Soft magnetic sintered materials are used in magnetic cores for such devices as low-loss yoke, transformer and choke coil used in motors, actuators or the like. And it is known that the soft magnetic sintered materials can be obtained by sintering a soft magnetic metal powder such as:                iron powder such as pure iron powder;        Fe—Si based soft magnetic iron alloy powder containing 0.1 to 10% by weight of Si with the rest consisting of Fe and inevitable impurities (for example, iron alloy powder of Fe-3% Si);        Fe—Si—Al based soft magnetic iron alloy powder containing 0.1 to 10% by weight of Si and 0.1 to 20% by weight of Al with the rest consisting of Fe and inevitable impurities (for example, Sendust iron alloy powder having a composition of Fe-9% Si-5% Al);        Fe—Al based soft magnetic iron alloy powder containing 0.1 to 20% by weight of Al with the rest consisting of Fe and inevitable impurities (for example, Alperm iron alloy powder having a composition of Fe-15% Al);        Fe—Cr based soft magnetic iron alloy powder containing 1 to 20% by weight of Cr and, as required, one or two of 5% or less Al and 5% or less Si with the rest consisting of Fe and inevitable impurities; or        nickel-based soft magnetic alloy powder containing 35 to 85% of Ni and, as required, one or more of 5% or less Mo, 5% or less Cu, 2% or less Cr and 0.5% or less Mn with the rest consisting of Fe and inevitable impurities (for example, powder of Fe-79% Ni) (hereinabove percentages are by weight). It is also known that soft magnetic sintered materials can be obtained by sintering a powder of a metal oxide such as ferrite that has a spinel structure. The ferrite having a spinel structure is generally represented by formula (MeFe)3O4 (where Me represents Mn, Zn, Ni, Mg, Cu, Fe or Co, or a mixture of some of these elements).        
However, although the soft magnetic sintered metals have high saturation magnetic flux densities, they are inferior in high frequency characteristics. The soft magnetic sintered metal oxides that are made by sintering powder of a metal oxide such as ferrite having a spinel structure, on the other hand, have good high frequency characteristics and relatively high initial magnetic permeability, but have low saturation magnetic flux densities. In order to overcome these drawbacks, a composite soft magnetic sintered material has been proposed that is obtained by sintering a composite soft magnetic powder formed from a soft magnetic metal powder of which particles are coated with layers of ferrite having a spinel structure on the surface thereof (refer to Unexamined Japanese Patent Application, First Publication No. Sho 56-38402).

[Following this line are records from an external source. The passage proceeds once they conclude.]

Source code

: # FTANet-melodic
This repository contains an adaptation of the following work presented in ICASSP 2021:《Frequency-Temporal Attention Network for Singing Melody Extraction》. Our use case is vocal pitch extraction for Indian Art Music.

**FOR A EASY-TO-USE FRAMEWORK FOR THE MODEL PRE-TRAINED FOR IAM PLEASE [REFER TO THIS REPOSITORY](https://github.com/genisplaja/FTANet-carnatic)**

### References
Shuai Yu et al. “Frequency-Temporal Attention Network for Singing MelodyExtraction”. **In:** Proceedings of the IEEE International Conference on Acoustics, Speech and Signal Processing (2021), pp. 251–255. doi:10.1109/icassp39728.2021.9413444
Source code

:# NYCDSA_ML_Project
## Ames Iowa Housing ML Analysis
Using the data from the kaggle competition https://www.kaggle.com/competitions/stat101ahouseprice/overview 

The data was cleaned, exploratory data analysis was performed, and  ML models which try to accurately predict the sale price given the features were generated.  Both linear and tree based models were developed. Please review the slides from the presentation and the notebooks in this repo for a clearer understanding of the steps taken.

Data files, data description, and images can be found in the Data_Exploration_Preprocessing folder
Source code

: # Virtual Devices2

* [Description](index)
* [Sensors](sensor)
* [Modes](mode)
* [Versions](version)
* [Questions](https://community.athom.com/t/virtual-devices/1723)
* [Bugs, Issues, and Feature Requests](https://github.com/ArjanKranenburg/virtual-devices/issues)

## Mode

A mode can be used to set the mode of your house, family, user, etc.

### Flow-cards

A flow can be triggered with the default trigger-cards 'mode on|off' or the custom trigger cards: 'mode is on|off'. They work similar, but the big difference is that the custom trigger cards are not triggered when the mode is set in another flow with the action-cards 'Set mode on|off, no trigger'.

However, in the composite soft magnetic sintered material that is obtained by sintering the composite soft magnetic powder formed from the soft magnetic metal powder of which particles are coated with layers of ferrite having a spinel structure on the surface thereof, the ferrite layer having a spinel structure is made of an oxide and it is therefore difficult to sinter, thus resulting in a problem that the composite soft magnetic sintered material that has a sufficient density cannot be obtained. Thus there is a demand for a composite soft magnetic sintered material having further improved magnetic characteristics.